> _Task to complete_:
Without changing a thing, reproduce the entire listing and leave out its pictures.
= = =
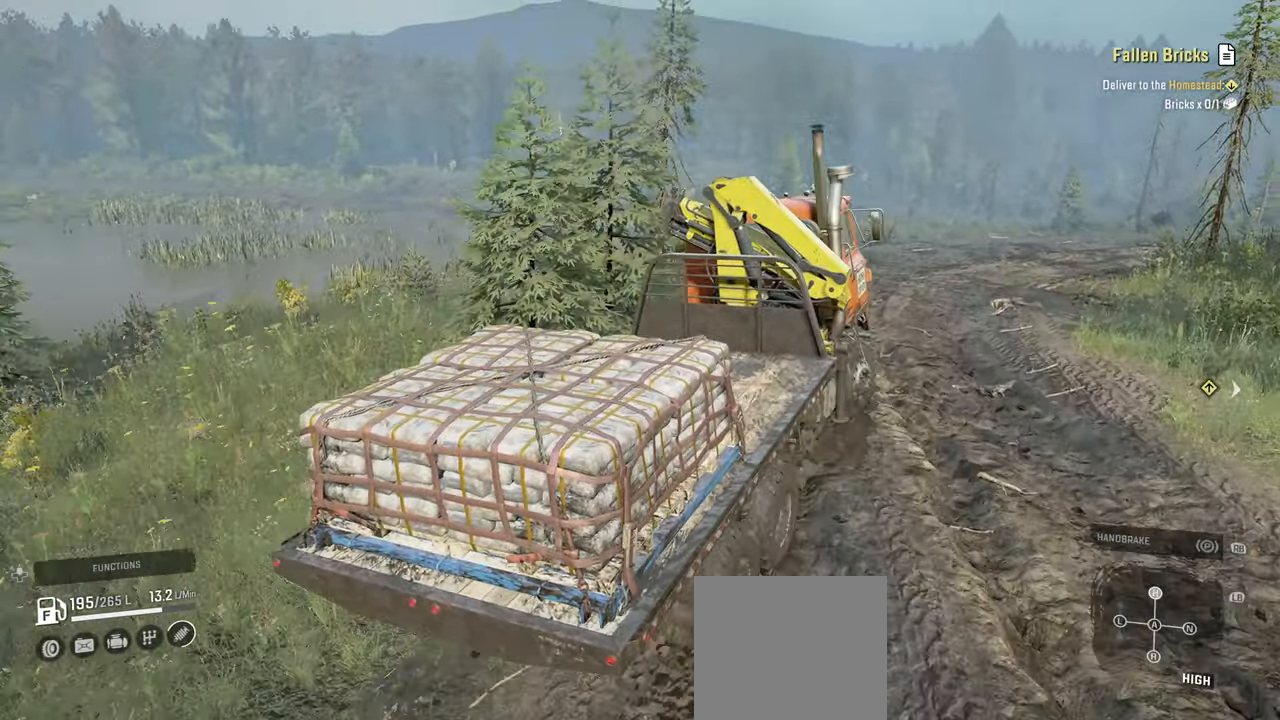
{"buttons": ["R2"], "left_stick": "center", "right_stick": "center", "events": [[184, "right_stick", "down"], [384, "right_stick", "center"]]}
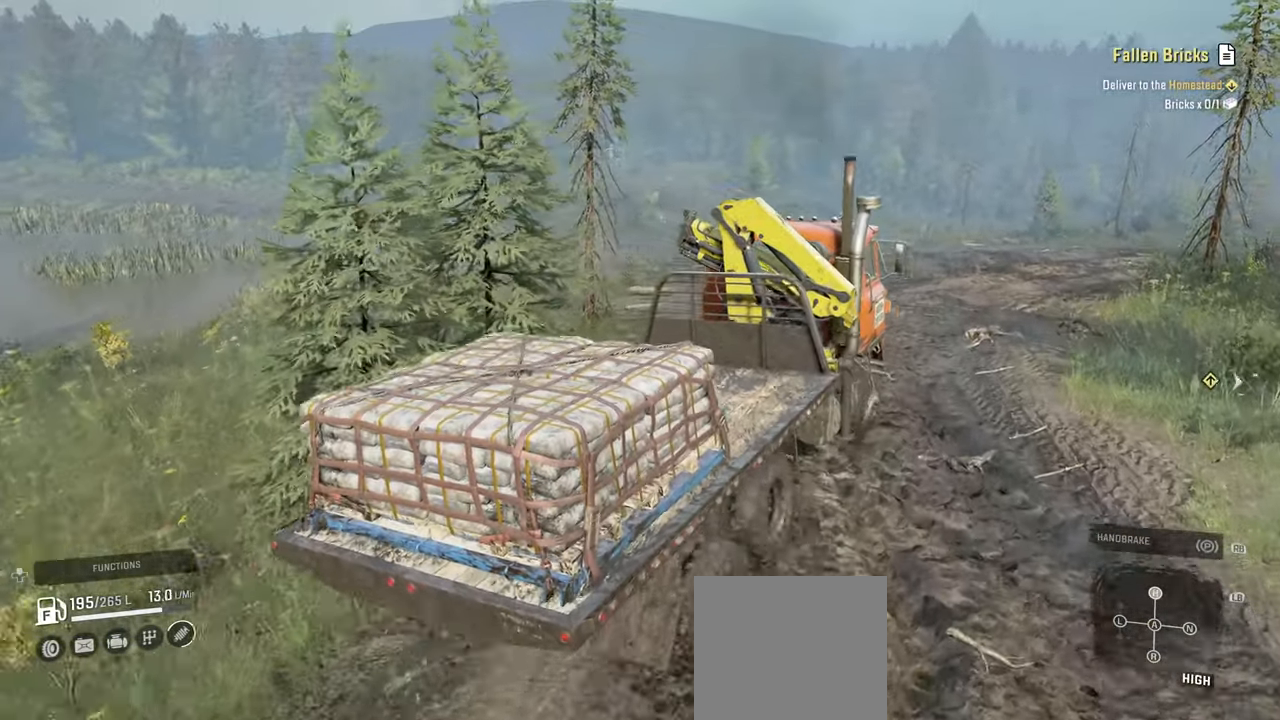
{"buttons": ["R2"], "left_stick": "left", "right_stick": "right", "events": [[184, "right_stick", "right"], [350, "left_stick", "left"]]}
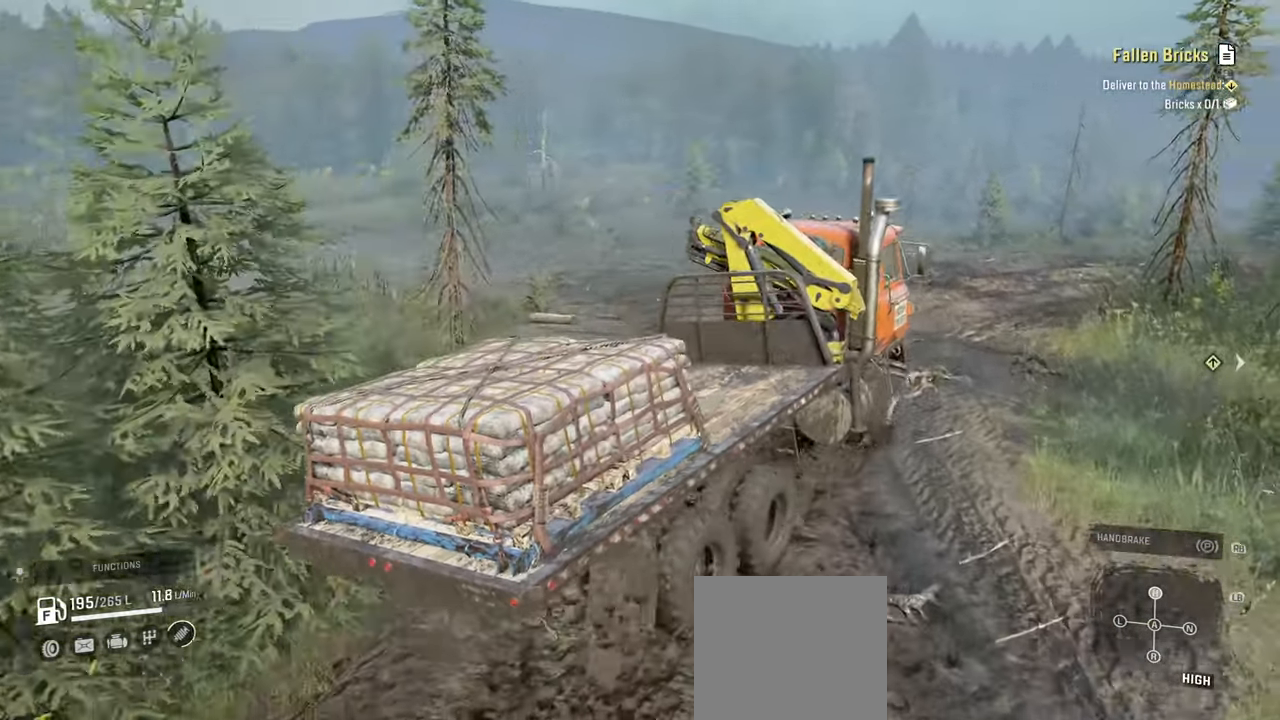
{"buttons": ["R2"], "left_stick": "right", "right_stick": "center", "events": [[117, "R2", "up"], [134, "left_stick", "center"], [167, "right_stick", "center"], [367, "R2", "down"], [400, "left_stick", "right"]]}
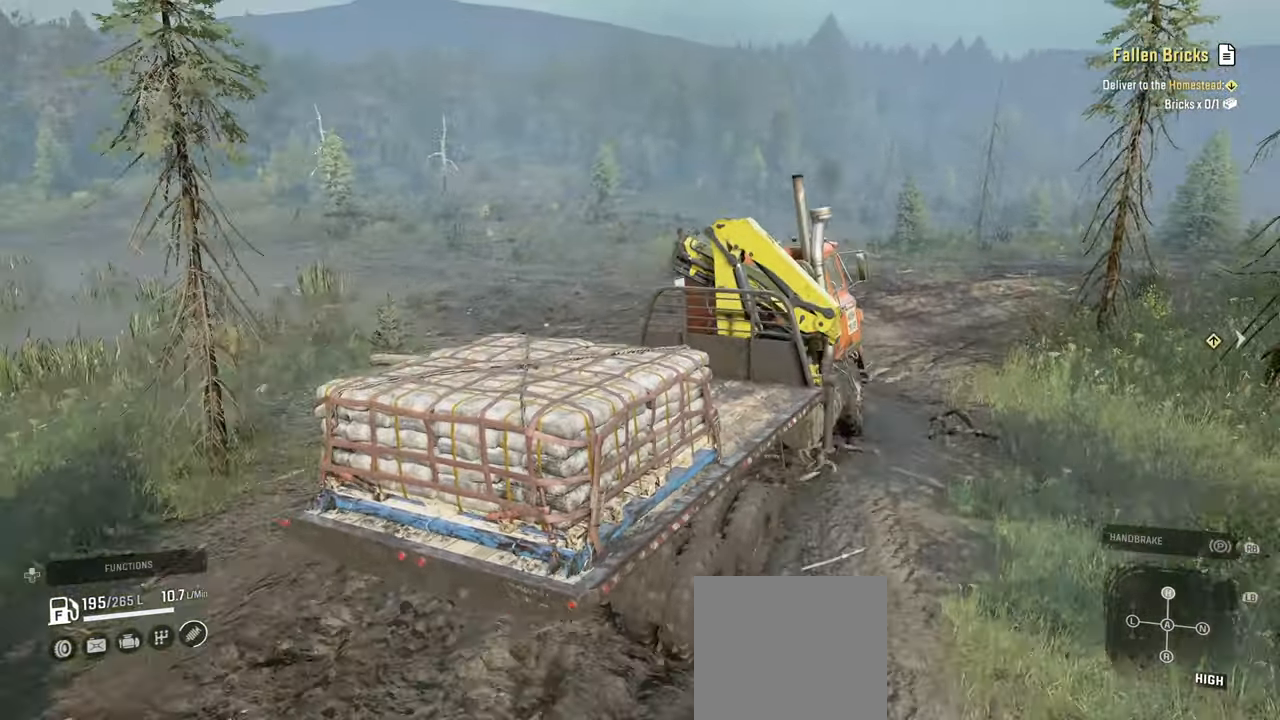
{"buttons": [], "left_stick": "center", "right_stick": "right", "events": [[34, "R2", "up"], [184, "left_stick", "center"], [234, "right_stick", "right"], [300, "R2", "down"], [484, "R2", "up"]]}
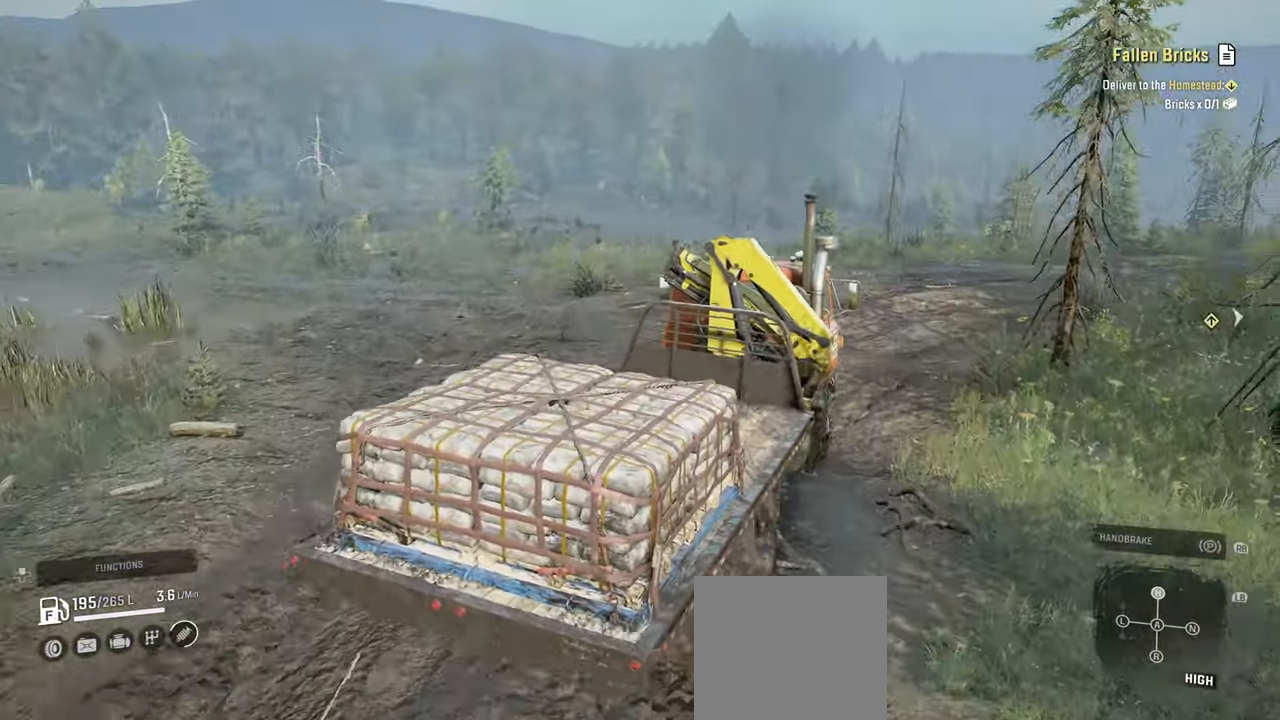
{"buttons": ["R2"], "left_stick": "right", "right_stick": "center", "events": [[84, "left_stick", "right"], [217, "R2", "down"], [300, "left_stick", "center"], [367, "right_stick", "center"], [500, "left_stick", "right"]]}
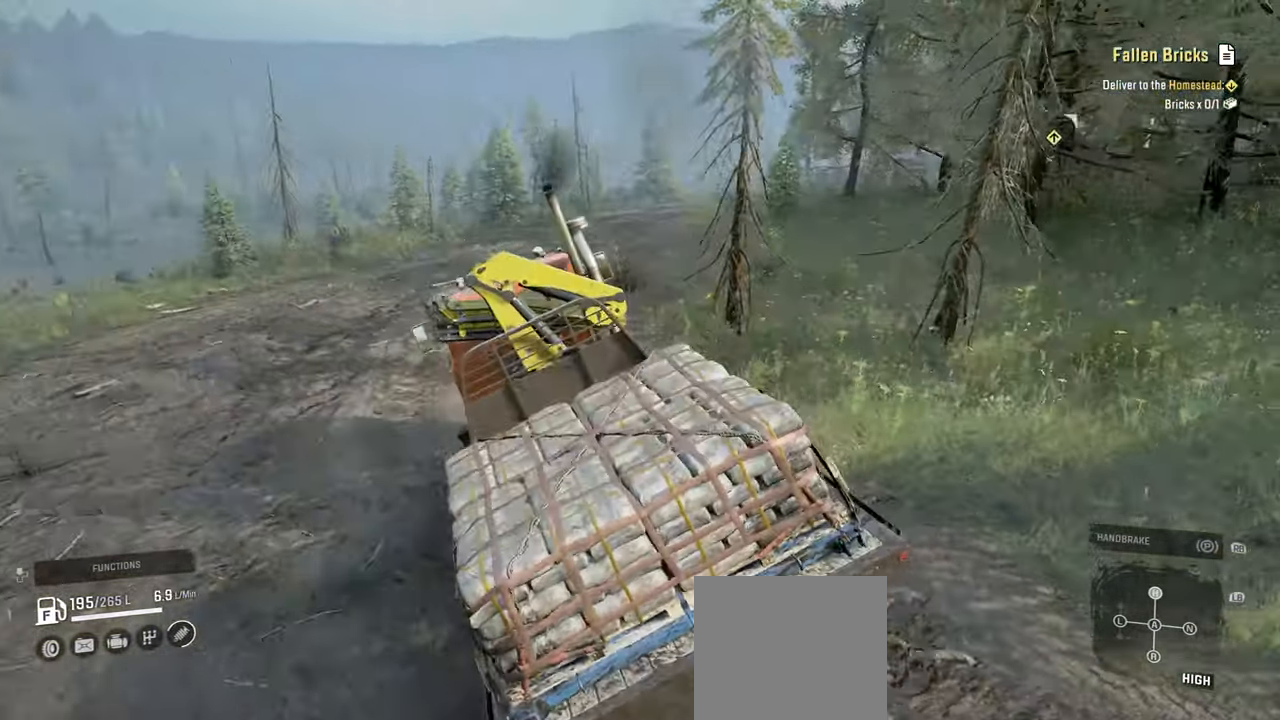
{"buttons": ["R2"], "left_stick": "right", "right_stick": "center", "events": [[117, "right_stick", "right"], [200, "left_stick", "center"], [234, "right_stick", "up-right"], [484, "left_stick", "right"], [500, "right_stick", "center"]]}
= = =
> _Answer box_:
{"buttons": ["R2"], "left_stick": "center", "right_stick": "center", "events": [[184, "right_stick", "down"], [384, "right_stick", "center"]]}
{"buttons": ["R2"], "left_stick": "left", "right_stick": "right", "events": [[184, "right_stick", "right"], [350, "left_stick", "left"]]}
{"buttons": ["R2"], "left_stick": "right", "right_stick": "center", "events": [[117, "R2", "up"], [134, "left_stick", "center"], [167, "right_stick", "center"], [367, "R2", "down"], [400, "left_stick", "right"]]}
{"buttons": [], "left_stick": "center", "right_stick": "right", "events": [[34, "R2", "up"], [184, "left_stick", "center"], [234, "right_stick", "right"], [300, "R2", "down"], [484, "R2", "up"]]}
{"buttons": ["R2"], "left_stick": "right", "right_stick": "center", "events": [[84, "left_stick", "right"], [217, "R2", "down"], [300, "left_stick", "center"], [367, "right_stick", "center"], [500, "left_stick", "right"]]}
{"buttons": ["R2"], "left_stick": "right", "right_stick": "center", "events": [[117, "right_stick", "right"], [200, "left_stick", "center"], [234, "right_stick", "up-right"], [484, "left_stick", "right"], [500, "right_stick", "center"]]}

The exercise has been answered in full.